I then turned to scientific discoveries and education of young scholars as my primary missions. Over 50 graduate students have received PhD degrees under my supervision. Many moved on to take postdoctoral positions at prestigious places—Harvard, MIT, Princeton, and Stanford, for example. Some of them now occupy very impressive faculty positions in universities. Thirty-three of my former students and postdocs are now professors in the U.S. and worldwide. An additional 11 have permanent positions in research laboratories. Others work in governments or in industries all over the world. I am extremely proud of them and consider them as members of my family. Through them my inspiration has reached out all over the U.S. and in other parts of the world.

Wu as a student at Vassar.
Wu as a student at Vassar.

How do my graduate students benefit from working with me? My students work with me at CERN in an international environment, and they have a chance to participate in and witness major discoveries in physics. They learn to have the capacity to solve problems under tremendous time pressure, and that is extremely good training for them. The other part of the training they get is competitiveness. They cannot be slow. They are constantly in a friendly competition with young physicists from many other countries. This type of training is especially important in the international, global arena.

Yes, I was warned that it would be hard for an Asian female to have a career in a field dominated by white males, but Vassar and Harvard degrees provided me with the self-confidence and credentials necessary for this challenge. In particular, Vassar College gave me the exclusive opportunity to come to America. Vassar has played a pivotal role in my life and has paved my way to a successful career.

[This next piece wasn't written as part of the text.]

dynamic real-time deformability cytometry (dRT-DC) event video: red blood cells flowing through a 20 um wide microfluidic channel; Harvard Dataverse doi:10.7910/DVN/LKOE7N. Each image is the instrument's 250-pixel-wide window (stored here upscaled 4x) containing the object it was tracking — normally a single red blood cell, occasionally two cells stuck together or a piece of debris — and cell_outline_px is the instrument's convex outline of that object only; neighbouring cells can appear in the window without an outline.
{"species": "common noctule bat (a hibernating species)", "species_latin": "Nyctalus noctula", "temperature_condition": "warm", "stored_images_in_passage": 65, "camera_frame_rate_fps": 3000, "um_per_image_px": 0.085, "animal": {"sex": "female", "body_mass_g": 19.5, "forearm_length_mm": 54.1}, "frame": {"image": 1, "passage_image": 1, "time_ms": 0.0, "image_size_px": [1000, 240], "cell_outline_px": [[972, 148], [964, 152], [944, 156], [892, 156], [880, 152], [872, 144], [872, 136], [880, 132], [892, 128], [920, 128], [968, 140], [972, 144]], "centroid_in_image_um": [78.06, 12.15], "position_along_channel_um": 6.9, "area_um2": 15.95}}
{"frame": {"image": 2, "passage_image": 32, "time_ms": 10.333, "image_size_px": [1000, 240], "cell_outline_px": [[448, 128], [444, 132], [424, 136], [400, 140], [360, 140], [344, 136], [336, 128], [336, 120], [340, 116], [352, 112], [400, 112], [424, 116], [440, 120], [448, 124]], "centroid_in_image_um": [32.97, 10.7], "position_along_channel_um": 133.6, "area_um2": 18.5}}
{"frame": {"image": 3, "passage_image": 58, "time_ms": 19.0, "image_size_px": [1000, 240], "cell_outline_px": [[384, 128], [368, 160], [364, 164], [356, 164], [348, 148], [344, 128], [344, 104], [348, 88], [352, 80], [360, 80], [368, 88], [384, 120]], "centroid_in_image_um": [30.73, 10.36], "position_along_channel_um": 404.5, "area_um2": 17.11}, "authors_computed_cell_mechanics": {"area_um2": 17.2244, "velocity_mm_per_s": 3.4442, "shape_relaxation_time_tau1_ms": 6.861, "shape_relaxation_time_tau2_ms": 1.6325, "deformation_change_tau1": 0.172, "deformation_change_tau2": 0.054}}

In my career, I am indebted to many. The first one on the list is of course Vassar; a big part of my share of the Higgs discovery belongs to Vassar College.

This address is also dedicated to my 94-year-old mother, Ying Lai; she was not allowed to attend school owing to being a girl in a Chinese village, but she valued education to be of the utmost importance for her children; to my younger brother Ming Lun Yu and his wife, Lynne, whose friendship and dedication to my mother have had an eternal influence on my life; and to my husband, Tai Tsun Wu, who is tremendously supportive of my career.

I would also like to extend my heartfelt thanks to the marvelous support of my research from the University of Wisconsin-Madison and the U.S. Department of Energy.

In 1963, I was here by the Sunset Lake, just like you. I was overjoyed. Right here, I made the resolution to devote my life to science and to make a significant contribution to humanity. Since then I have experienced the joy of discoveries, in life as in science. The search may be long or difficult. Often times, it is long and difficult. But when obstacles strike, you fall down and you get back up. We need you in every aspect of our world, from science to society to the arts and everything in between. You believe in yourself. You hold true to your determination. And you will do something great.

Over the past four years, Vassar has armed you with the friendship, and the creativity, and the tenacity to leave this place and achieve great things. Today, you are receiving your degrees. It is your determination that will be most valuable in the journey ahead.

You must believe where others do not. You must act where others cannot. You must lead where others will not. You cannot wait for someone to invite you!

Vassar Class of 2014! Live with integrity and let your conscience be your guide. Be a pioneer and follow your heart, contributing to future humankind. With a Vassar education, and with fierce perseverance and determination, success will be ahead of you and your destiny.

Have faith and luck will follow you.

Thank you again for the profound honor of addressing you, and congratulations, Vassar Class of 2014!